■ ACTIVITY ■
The entries that follow must be written out exactly, without any of the pictures they contain.

[Extracted page text data]
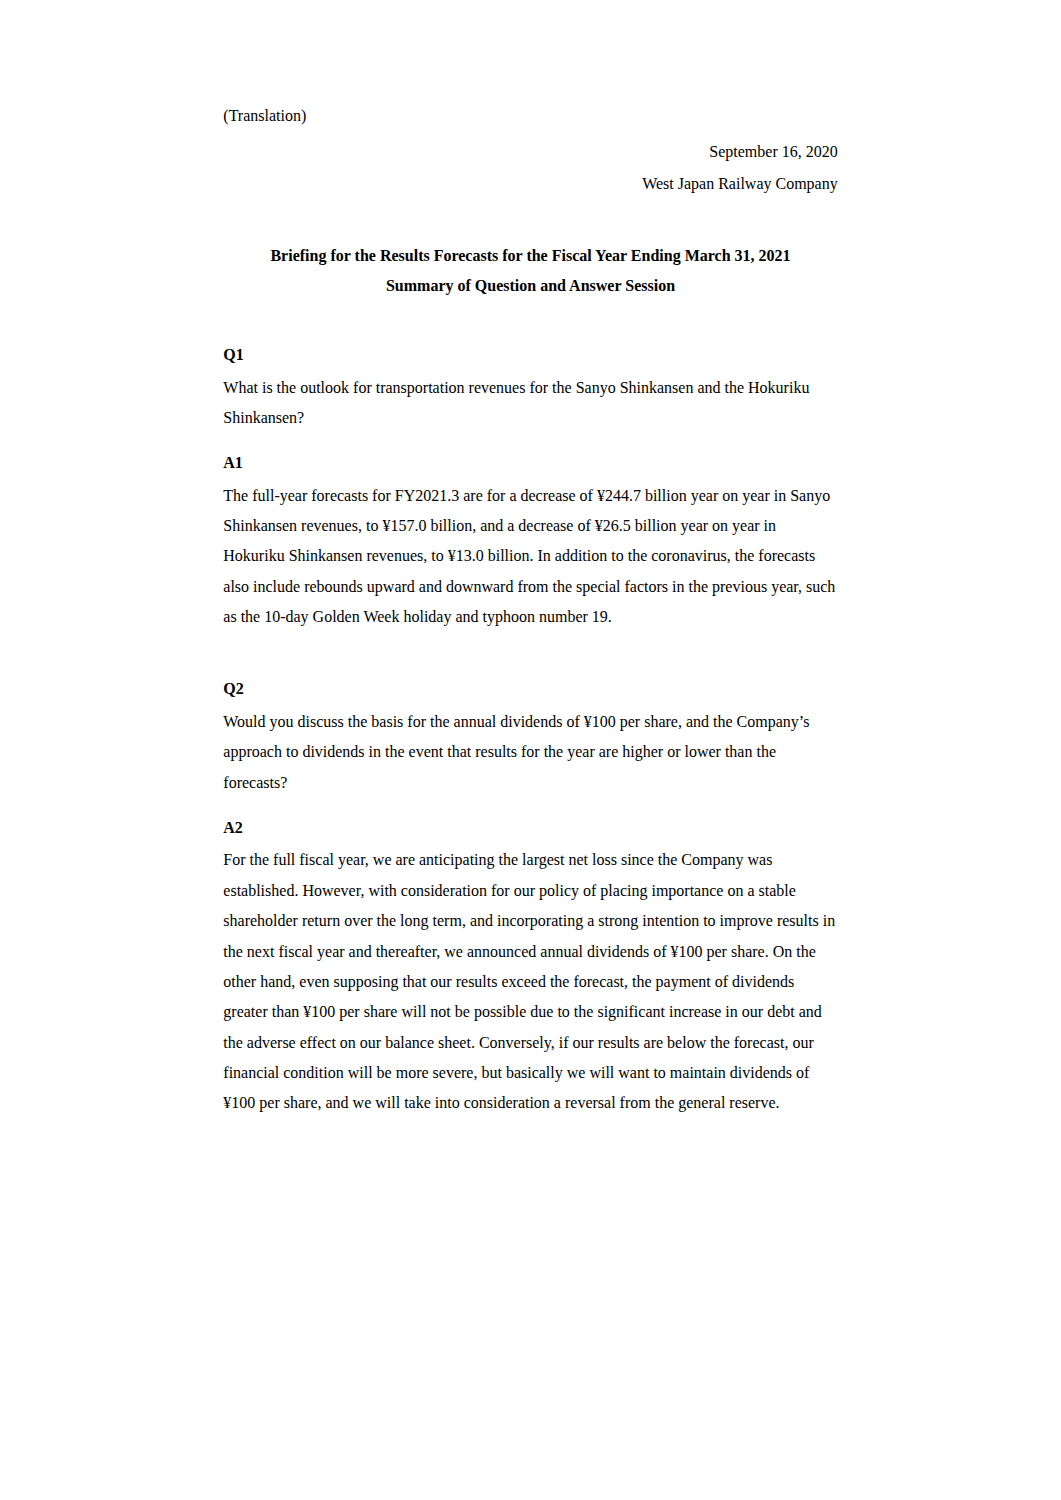(Translation)
September 16, 2020
West Japan Railway Company
Briefing for the Results Forecasts for the Fiscal Year Ending March 31, 2021 Summary of Question and Answer Session
Q1
What is the outlook for transportation revenues for the Sanyo Shinkansen and the Hokuriku Shinkansen?
A1
The full-year forecasts for FY2021.3 are for a decrease of ¥244.7 billion year on year in Sanyo Shinkansen revenues, to ¥157.0 billion, and a decrease of ¥26.5 billion year on year in Hokuriku Shinkansen revenues, to ¥13.0 billion. In addition to the coronavirus, the forecasts also include rebounds upward and downward from the special factors in the previous year, such as the 10-day Golden Week holiday and typhoon number 19.
Q2
Would you discuss the basis for the annual dividends of ¥100 per share, and the Company’s approach to dividends in the event that results for the year are higher or lower than the forecasts?
A2
For the full fiscal year, we are anticipating the largest net loss since the Company was established. However, with consideration for our policy of placing importance on a stable shareholder return over the long term, and incorporating a strong intention to improve results in the next fiscal year and thereafter, we announced annual dividends of ¥100 per share. On the other hand, even supposing that our results exceed the forecast, the payment of dividends greater than ¥100 per share will not be possible due to the significant increase in our debt and the adverse effect on our balance sheet. Conversely, if our results are below the forecast, our financial condition will be more severe, but basically we will want to maintain dividends of ¥100 per share, and we will take into consideration a reversal from the general reserve.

■ WRITTEN RESPONSE ■
(Translation)
September 16, 2020
West Japan Railway Company
Briefing for the Results Forecasts for the Fiscal Year Ending March 31, 2021 Summary of Question and Answer Session
Q1
What is the outlook for transportation revenues for the Sanyo Shinkansen and the Hokuriku Shinkansen?
A1
The full-year forecasts for FY2021.3 are for a decrease of ¥244.7 billion year on year in Sanyo Shinkansen revenues, to ¥157.0 billion, and a decrease of ¥26.5 billion year on year in Hokuriku Shinkansen revenues, to ¥13.0 billion. In addition to the coronavirus, the forecasts also include rebounds upward and downward from the special factors in the previous year, such as the 10-day Golden Week holiday and typhoon number 19.
Q2
Would you discuss the basis for the annual dividends of ¥100 per share, and the Company’s approach to dividends in the event that results for the year are higher or lower than the forecasts?
A2
For the full fiscal year, we are anticipating the largest net loss since the Company was established. However, with consideration for our policy of placing importance on a stable shareholder return over the long term, and incorporating a strong intention to improve results in the next fiscal year and thereafter, we announced annual dividends of ¥100 per share. On the other hand, even supposing that our results exceed the forecast, the payment of dividends greater than ¥100 per share will not be possible due to the significant increase in our debt and the adverse effect on our balance sheet. Conversely, if our results are below the forecast, our financial condition will be more severe, but basically we will want to maintain dividends of ¥100 per share, and we will take into consideration a reversal from the general reserve.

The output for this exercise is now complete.